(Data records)
######
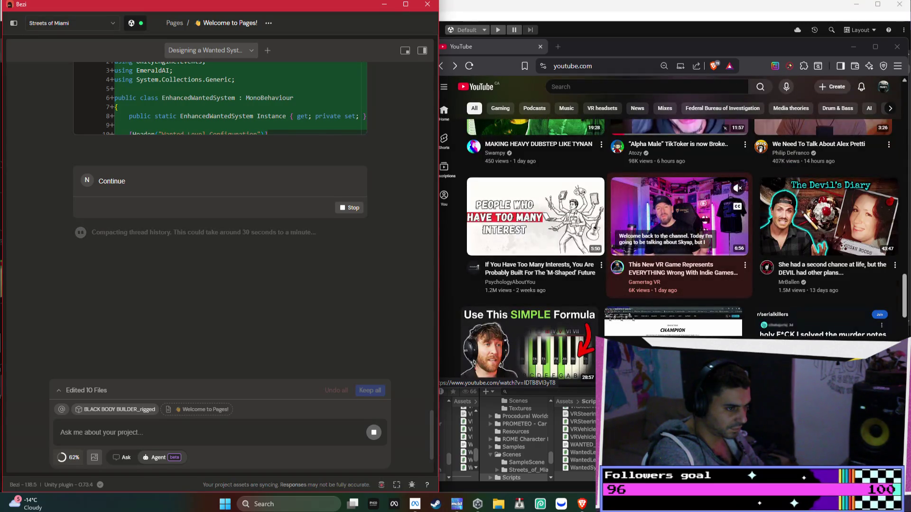
left_click(670, 243)
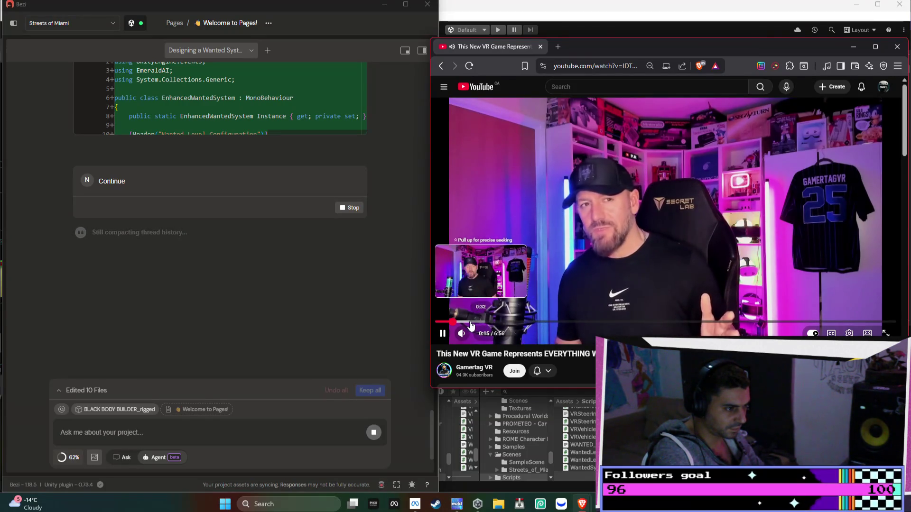
left_click_drag(471, 324, 497, 324)
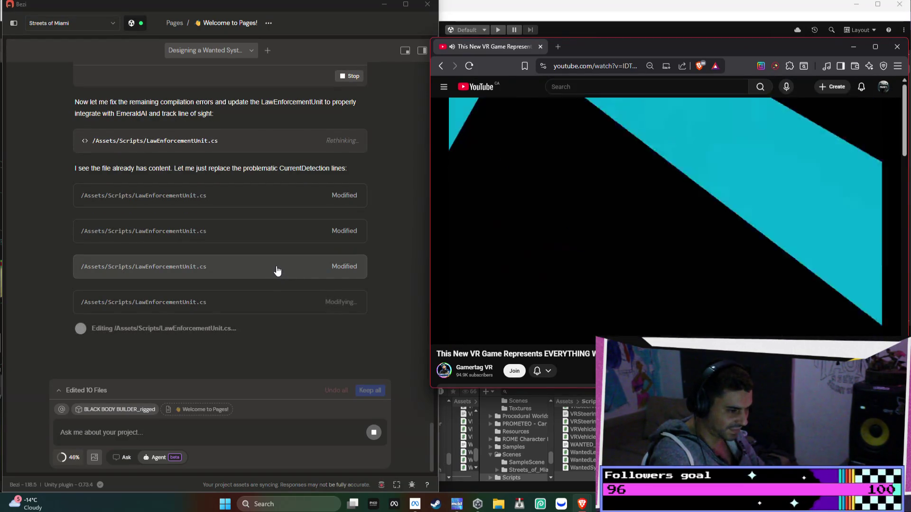
- Keep the VR indie games video playing from 0:55 while the agent edits LawEnforcementUnit.cs
mouse_move(608, 254)
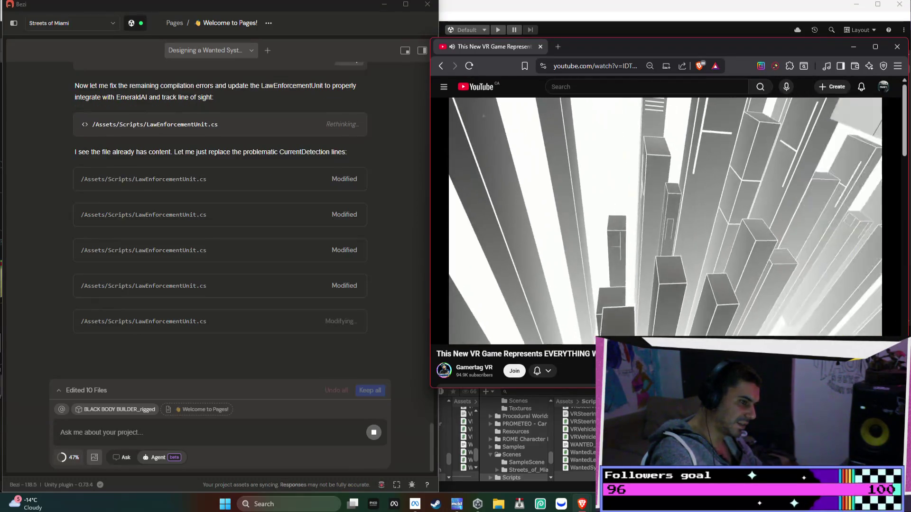
- Check the agent's fixes to LawEnforcementUnit.cs and WantedSystemDebugger.cs, then jump the video to 4:28
scroll(601, 248, "down", 3)
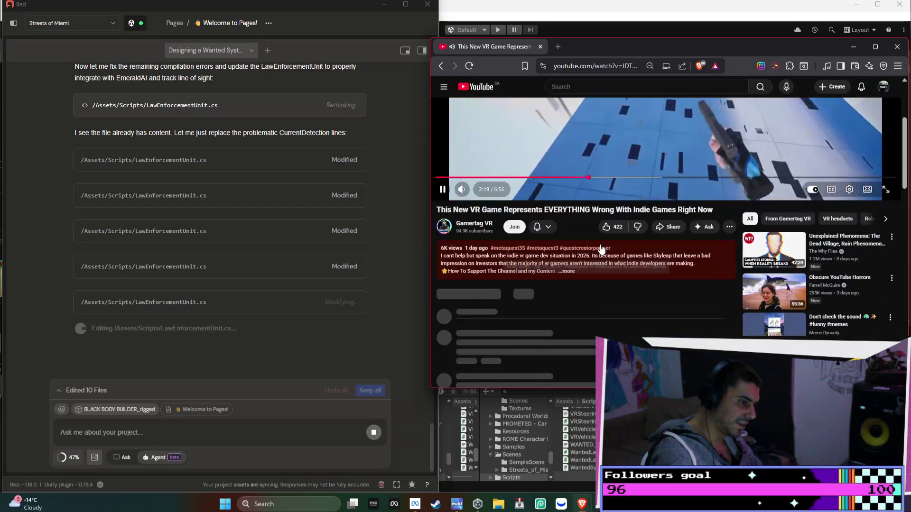
scroll(600, 247, "up", 2)
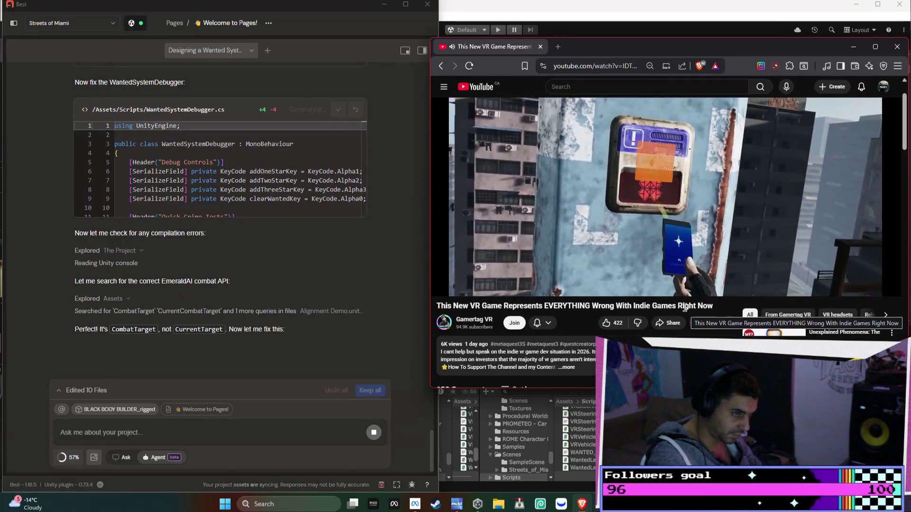
left_click(732, 274)
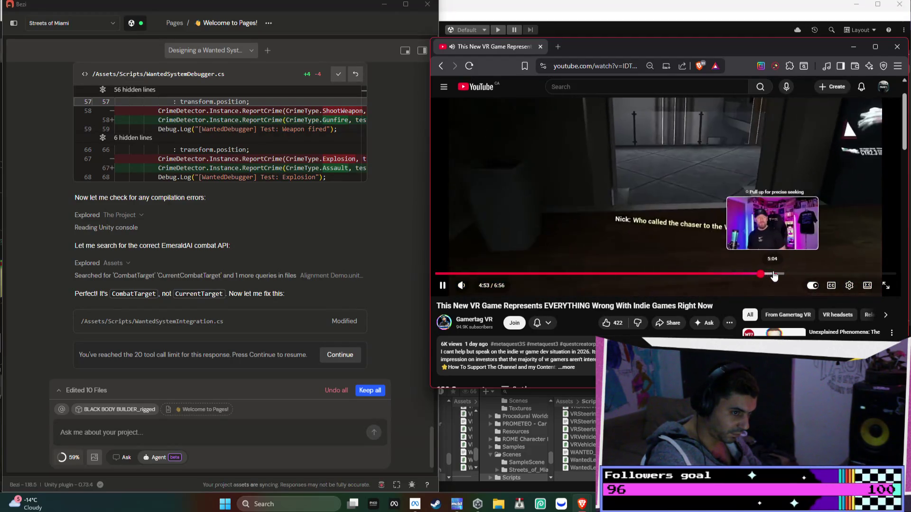
- Jump the video to 5:25, then browse the Gamertag VR channel's Videos list
left_click(795, 274)
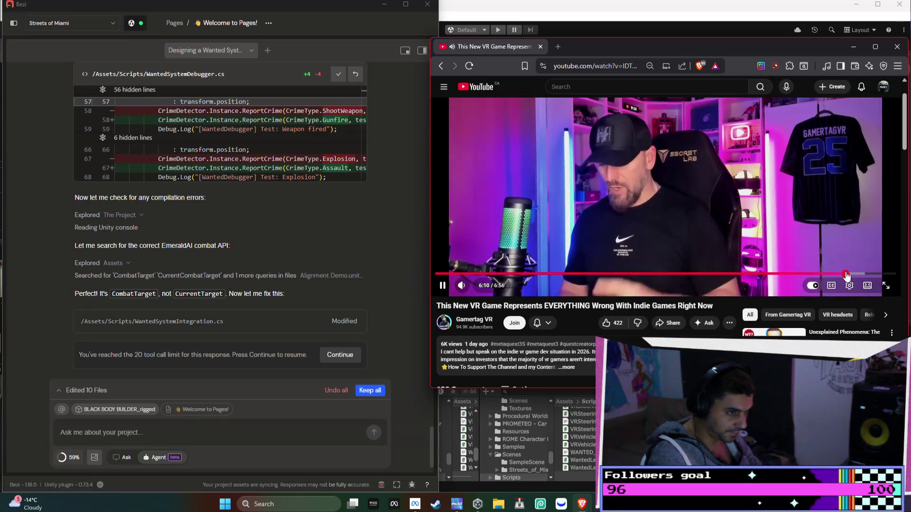
scroll(566, 281, "down", 1)
left_click(479, 275)
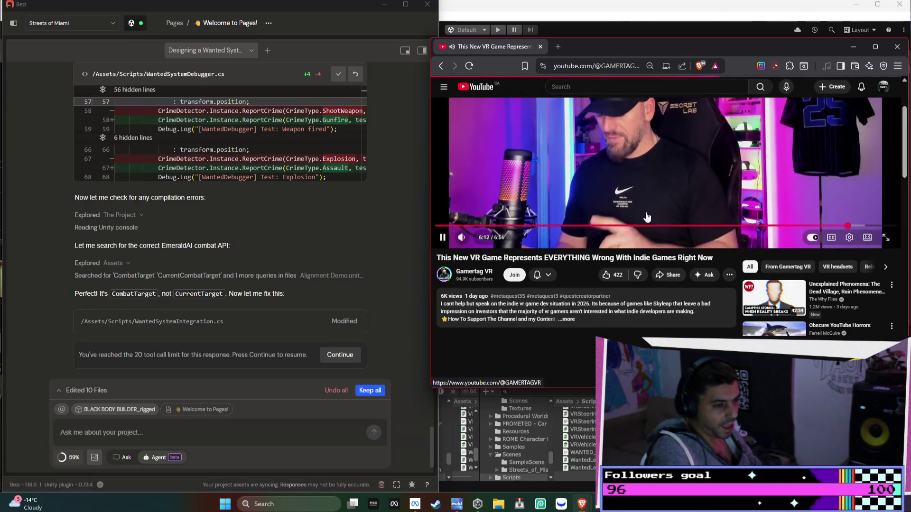
scroll(617, 194, "down", 2)
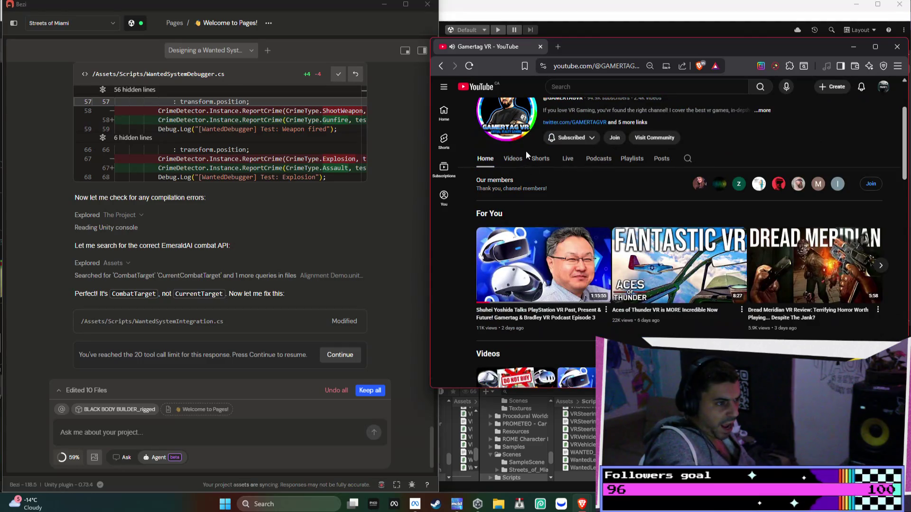
left_click(524, 157)
scroll(523, 158, "down", 2)
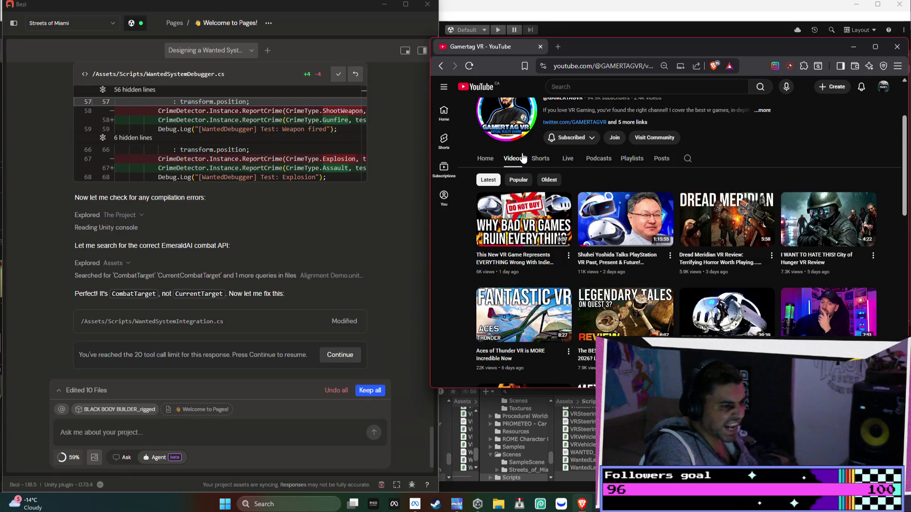
scroll(524, 158, "down", 2)
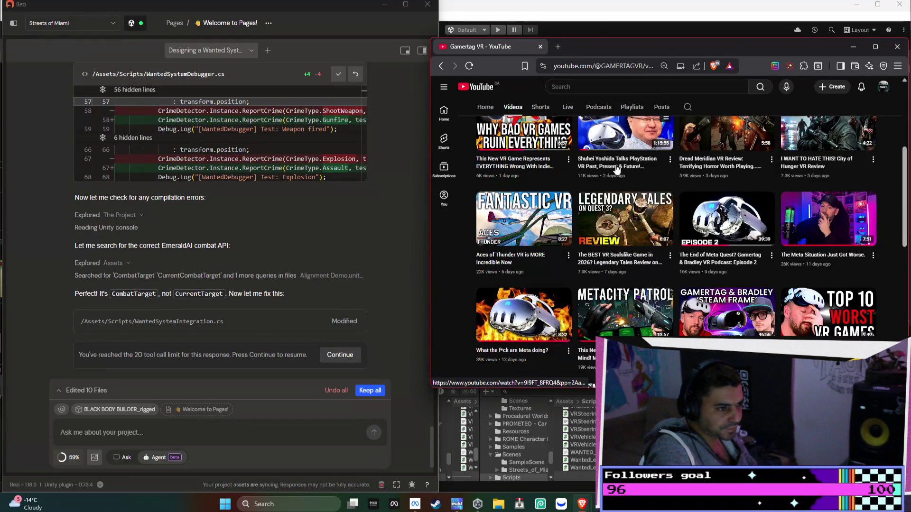
scroll(719, 181, "up", 1)
- Reopen the channel's latest video and expand its full description
left_click(521, 175)
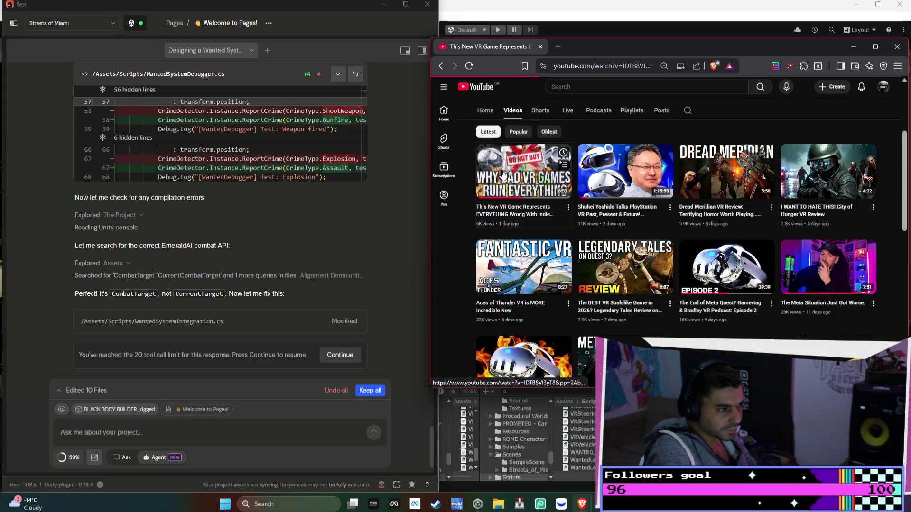
scroll(598, 213, "down", 3)
left_click(573, 308)
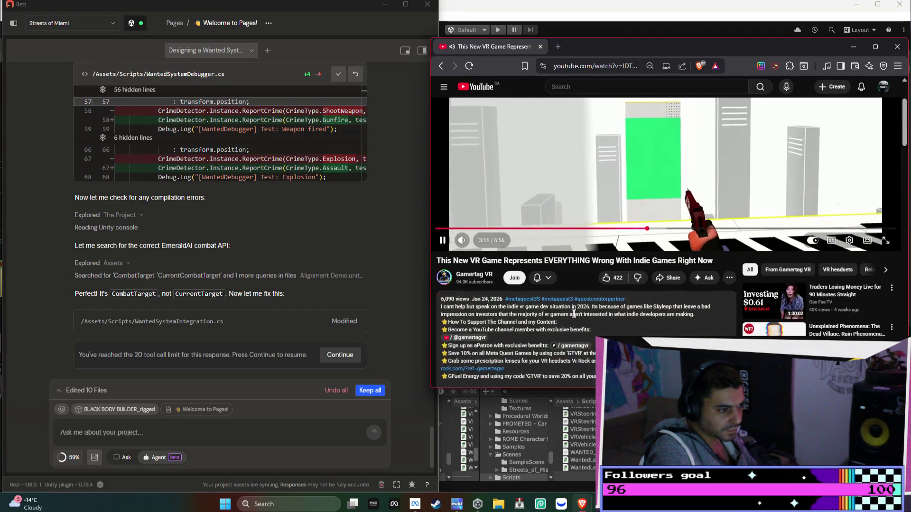
- Read down through the video's comments, scroll back up, and return to the channel's Videos page
scroll(550, 297, "down", 1)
######
PROBLEM -
Which lines in the records above include the word "scroll"? Copy them out.

RESULT OF THE TASK -
scroll(601, 248, "down", 3)
scroll(600, 247, "up", 2)
scroll(566, 281, "down", 1)
scroll(617, 194, "down", 2)
scroll(523, 158, "down", 2)
scroll(524, 158, "down", 2)
scroll(719, 181, "up", 1)
scroll(598, 213, "down", 3)
- Read down through the video's comments, scroll back up, and return to the channel's Videos page
scroll(550, 297, "down", 1)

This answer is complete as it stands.